CCoE asks for assessment before reducing port charges for LNG

Published March 5, 2021
The Cabinet Committee on Energy (CCoE) on Thursday did not immediately allow reduction in port charges on handling of liquefied natural gas (LNG) demanded by the Petroleum Division. — File
The Cabinet Committee on Energy (CCoE) on Thursday did not immediately allow reduction in port charges on handling of liquefied natural gas (LNG) demanded by the Petroleum Division. — File

ISLAMABAD: The Cabinet Committee on Energy (CCoE) on Thursday did not immediately allow reduction in port charges on handling of liquefied natural gas (LNG) demanded by the Petroleum Division and ordered an independent assessment to reach a decision on charges competitive in the region.

At a meeting of the CCoE presided over by Minister for Planning and Development Asad Umar, the Petroleum Division complained that Port Qasim Authority (PQA) had been handling charges on LNG vessels that were the highest in the region and yet was not spending these funds to improve infrastructure, resulting in traffic blockades.

A Petroleum Division official told Dawn that it had moved a summary to the CCoE suggesting charges that were comparable in the region and should not be $2 per gross registered tonnage (GRT) to begin with.

It also demanded that about $50 million collected on LNG handling should immediately be utilised for widening and deepening of the channel before collecting additional Channel Development Charges (CDC).

It reported that PQA had been receiving port charges for handling imported LNG vessels which are among the most expensive in the region.

The main components of the port charges included pilotage, towage, and the CDC.

Pilotage charges stood at $3.7 GRT, besides $100,000 per vessel of CDC. “The total charges per LNG cargo range from $600,000 to $750,000 which is 300pc more than the average of other regional ports,” the Petroleum Division said, adding these charges contribute to an approximately Rs7 per unit increase in the price of LNG.

It was reported that Pakistan State Oil (PSO) and Pakistan LNG Ltd (PLL) – the two LNG importers – were of the view that the CDC was collected for the first 200 LNG carriers for channel widening and dredging, but PQA had now communicated that it will continue charging the CDC until the complete recovery of its investment cost.

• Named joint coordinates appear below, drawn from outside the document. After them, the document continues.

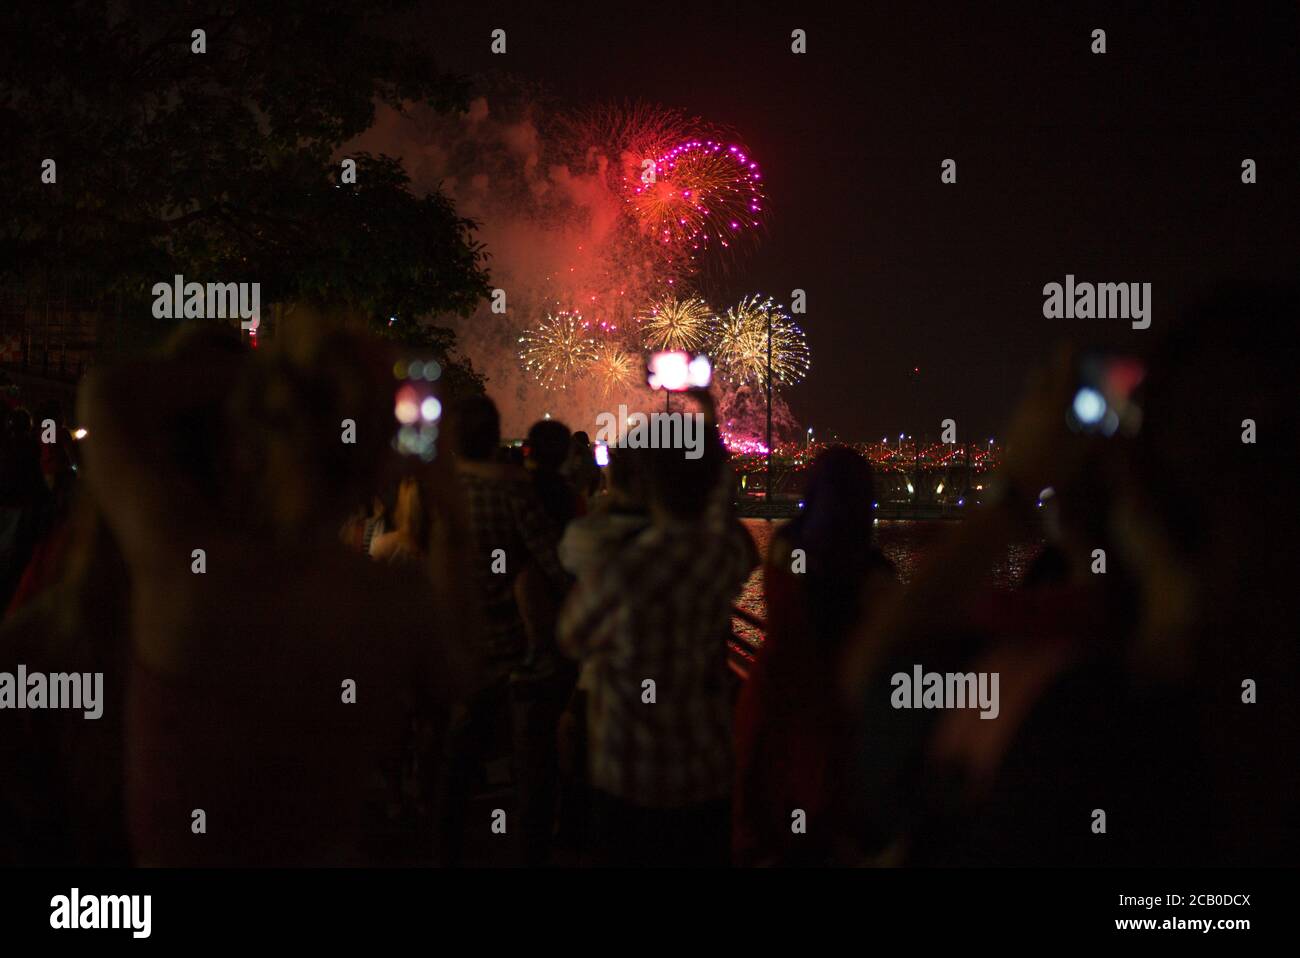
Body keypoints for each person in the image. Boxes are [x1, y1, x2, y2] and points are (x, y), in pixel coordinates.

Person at [76, 316, 482, 865]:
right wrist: (451, 516)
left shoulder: (181, 566)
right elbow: (458, 676)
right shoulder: (391, 601)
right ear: (379, 460)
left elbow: (106, 396)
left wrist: (257, 376)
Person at [558, 389, 756, 867]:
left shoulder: (623, 569)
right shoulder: (722, 554)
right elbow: (724, 513)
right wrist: (707, 425)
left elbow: (570, 636)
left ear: (647, 486)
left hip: (630, 774)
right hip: (706, 772)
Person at [733, 446, 896, 866]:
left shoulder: (785, 547)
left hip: (771, 698)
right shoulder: (873, 574)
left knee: (766, 828)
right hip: (833, 716)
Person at [436, 394, 570, 866]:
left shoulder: (437, 492)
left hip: (460, 645)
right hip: (518, 648)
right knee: (531, 763)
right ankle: (530, 853)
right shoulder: (513, 492)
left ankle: (447, 847)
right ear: (494, 439)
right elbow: (555, 564)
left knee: (460, 755)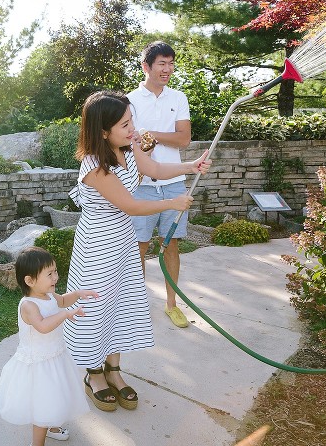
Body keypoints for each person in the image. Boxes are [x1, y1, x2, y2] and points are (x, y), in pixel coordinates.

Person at [63, 90, 210, 412]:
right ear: (103, 131)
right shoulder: (93, 166)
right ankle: (93, 374)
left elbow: (155, 170)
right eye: (125, 124)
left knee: (121, 305)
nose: (133, 129)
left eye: (132, 121)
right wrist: (172, 202)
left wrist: (192, 166)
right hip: (98, 246)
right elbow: (129, 204)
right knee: (96, 308)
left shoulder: (127, 149)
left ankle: (114, 369)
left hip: (124, 244)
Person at [0, 246, 99, 446]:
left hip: (55, 357)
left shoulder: (49, 296)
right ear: (30, 280)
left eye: (55, 272)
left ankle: (52, 427)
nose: (55, 277)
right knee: (43, 404)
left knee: (55, 398)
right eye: (49, 274)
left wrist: (78, 294)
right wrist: (66, 314)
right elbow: (43, 326)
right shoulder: (29, 305)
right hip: (38, 365)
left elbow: (62, 301)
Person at [128, 41, 193, 328]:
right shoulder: (129, 101)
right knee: (138, 247)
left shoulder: (178, 98)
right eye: (161, 64)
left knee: (171, 245)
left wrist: (150, 134)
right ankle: (137, 306)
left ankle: (171, 304)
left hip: (174, 183)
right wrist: (142, 140)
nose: (168, 69)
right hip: (141, 184)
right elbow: (129, 142)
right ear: (146, 67)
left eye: (171, 63)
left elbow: (183, 139)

However, the investment or project cost and an update on dredging and widening of the channel was not provided by PQA.

The Petroleum Division said a total of $47.5m CDC had been collected till Feb 7, 2021 for infrastructure development at Port Qasim but the passage of LNG vessels in the channel continued adversely affecting the movement of the other ships.

“All traffic in the channel stops when an LNG vessel is moving. Due to unavailability of night navigation, charter cost is affected which is ultimately reflected in price of LNG.

Both state-owned PSO and Pakistan LNG Ltd (PLL) are importing LNG through two LNG regasification terminals of Engro Elengy and Pakistan Gasport established with the guarantees of the Government of Pakistan.

PSO started importing LNG in March 2015 on the first LNG Terminal of Engro and has so far imported a total of 359 LNG cargoes.

PLL also started importing LNG on the 2nd LNG Terminal of Pakistan Gasport in 2017 and imported a total of 136 cargoes.

The Petroleum Division said the PQA had agreed to cut the towage rate to $4.199 per GRT from $5.913 on Feb 1, 2017 and further to $3.706 per GRT on June 13, 2018, but did not implement these rates.

The summary demanded starting from March 2015 to February 2018, the revised reduction in tariff should be applied for the entire three-year period both retrospectively and prospectively.

It demanded setting the PQA LNG pilotage and towage rates at a comparable level to the rates of ports in the region, effective from March 2015, and that number should not be more than $2 per GRT.

Also, the PQA should utilise the already collected CDC for widening and development of the channel, before collecting additional CDC and an independent evaluation should be carried out for an optimally competitive GRT rate post 2021 when private terminals are also likely to start-up.

The CCoE “approved the proposal to conduct an independent assessment for better competitive rates” and “noted that rationalisation of various charges at the port will benefit the end consumers, through reduction in cost of LNG”, said an official statement.

It directed Ministry of Maritime Affairs to immediately start infrastructure development work, using the financial resources available with PQA and the desired improvement in port infrastructure and facility should be the single priority of Port Qasim Authority.